>>>
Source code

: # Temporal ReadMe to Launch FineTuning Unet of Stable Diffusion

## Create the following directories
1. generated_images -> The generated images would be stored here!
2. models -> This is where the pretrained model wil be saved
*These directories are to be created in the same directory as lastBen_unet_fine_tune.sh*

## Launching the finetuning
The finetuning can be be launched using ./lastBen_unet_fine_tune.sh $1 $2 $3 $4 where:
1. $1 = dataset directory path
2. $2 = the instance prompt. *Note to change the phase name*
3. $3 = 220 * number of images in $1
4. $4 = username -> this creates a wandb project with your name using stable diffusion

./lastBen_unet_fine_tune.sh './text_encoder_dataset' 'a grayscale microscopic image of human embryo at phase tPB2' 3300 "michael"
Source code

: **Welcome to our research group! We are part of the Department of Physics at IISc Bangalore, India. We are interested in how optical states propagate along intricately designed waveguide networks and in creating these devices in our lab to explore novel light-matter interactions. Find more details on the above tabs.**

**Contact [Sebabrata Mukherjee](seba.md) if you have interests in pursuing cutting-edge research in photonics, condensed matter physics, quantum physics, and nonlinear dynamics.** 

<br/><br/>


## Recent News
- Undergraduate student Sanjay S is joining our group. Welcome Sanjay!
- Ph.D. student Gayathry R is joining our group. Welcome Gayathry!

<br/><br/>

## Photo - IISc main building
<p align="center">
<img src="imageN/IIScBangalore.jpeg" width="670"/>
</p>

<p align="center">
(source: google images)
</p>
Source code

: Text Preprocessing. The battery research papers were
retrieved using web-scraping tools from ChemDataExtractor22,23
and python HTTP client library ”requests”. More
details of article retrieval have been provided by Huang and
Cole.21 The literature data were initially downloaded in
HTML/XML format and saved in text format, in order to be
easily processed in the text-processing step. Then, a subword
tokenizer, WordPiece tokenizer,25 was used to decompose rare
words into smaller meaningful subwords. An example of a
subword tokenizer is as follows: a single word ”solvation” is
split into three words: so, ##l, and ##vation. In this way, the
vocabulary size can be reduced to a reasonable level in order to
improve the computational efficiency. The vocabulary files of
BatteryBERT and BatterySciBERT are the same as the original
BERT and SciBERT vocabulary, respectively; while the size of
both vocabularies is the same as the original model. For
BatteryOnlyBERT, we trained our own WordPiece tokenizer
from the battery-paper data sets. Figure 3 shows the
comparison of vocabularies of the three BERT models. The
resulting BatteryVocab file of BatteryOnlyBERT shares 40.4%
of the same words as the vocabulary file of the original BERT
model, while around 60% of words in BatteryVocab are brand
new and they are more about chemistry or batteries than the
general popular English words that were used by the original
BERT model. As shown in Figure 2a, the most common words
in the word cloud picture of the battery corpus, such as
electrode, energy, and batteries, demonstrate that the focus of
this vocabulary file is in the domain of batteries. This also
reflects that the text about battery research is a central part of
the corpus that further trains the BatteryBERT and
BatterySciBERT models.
<<<
>>>
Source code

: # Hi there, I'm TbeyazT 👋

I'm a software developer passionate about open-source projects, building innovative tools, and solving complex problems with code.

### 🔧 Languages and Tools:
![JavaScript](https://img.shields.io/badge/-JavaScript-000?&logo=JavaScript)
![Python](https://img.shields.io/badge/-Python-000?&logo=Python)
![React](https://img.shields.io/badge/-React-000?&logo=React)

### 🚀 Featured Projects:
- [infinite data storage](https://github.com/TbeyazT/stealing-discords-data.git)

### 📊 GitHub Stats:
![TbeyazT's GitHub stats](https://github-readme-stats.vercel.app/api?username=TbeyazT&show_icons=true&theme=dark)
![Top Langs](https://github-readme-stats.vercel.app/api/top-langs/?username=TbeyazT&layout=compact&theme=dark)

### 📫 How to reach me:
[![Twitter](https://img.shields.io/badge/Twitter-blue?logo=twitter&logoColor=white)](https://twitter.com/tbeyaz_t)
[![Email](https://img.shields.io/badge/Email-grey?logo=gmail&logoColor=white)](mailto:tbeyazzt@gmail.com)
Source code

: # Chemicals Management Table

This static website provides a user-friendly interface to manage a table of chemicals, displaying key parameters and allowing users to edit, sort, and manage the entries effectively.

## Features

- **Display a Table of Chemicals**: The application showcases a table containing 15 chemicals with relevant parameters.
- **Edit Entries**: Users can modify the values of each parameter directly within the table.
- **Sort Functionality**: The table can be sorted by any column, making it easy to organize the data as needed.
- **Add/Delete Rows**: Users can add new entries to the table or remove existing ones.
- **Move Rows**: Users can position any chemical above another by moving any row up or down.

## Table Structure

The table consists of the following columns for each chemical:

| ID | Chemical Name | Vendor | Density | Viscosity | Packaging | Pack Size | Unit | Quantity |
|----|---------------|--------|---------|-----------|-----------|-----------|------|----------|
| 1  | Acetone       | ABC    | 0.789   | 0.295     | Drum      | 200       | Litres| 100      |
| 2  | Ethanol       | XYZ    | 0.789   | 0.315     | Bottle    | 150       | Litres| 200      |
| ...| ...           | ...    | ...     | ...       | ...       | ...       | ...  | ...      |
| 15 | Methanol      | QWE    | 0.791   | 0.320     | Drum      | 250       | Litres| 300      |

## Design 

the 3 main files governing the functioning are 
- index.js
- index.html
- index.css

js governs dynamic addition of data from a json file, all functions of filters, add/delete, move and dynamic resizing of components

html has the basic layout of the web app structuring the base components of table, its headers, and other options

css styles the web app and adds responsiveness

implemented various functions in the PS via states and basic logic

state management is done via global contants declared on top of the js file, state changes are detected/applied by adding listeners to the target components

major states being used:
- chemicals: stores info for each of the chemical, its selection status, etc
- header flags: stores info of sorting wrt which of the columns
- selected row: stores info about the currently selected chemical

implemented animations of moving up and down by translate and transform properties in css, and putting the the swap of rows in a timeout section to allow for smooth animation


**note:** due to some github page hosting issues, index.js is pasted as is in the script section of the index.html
<<<
Action item:
Restate word for word the entries above from the line with "- header flags: stores" through the line with "- selected row: stores", inclusive, leaving out everything else.

Answer area:
- header flags: stores info of sorting wrt which of the columns
- selected row: stores info about the currently selected chemical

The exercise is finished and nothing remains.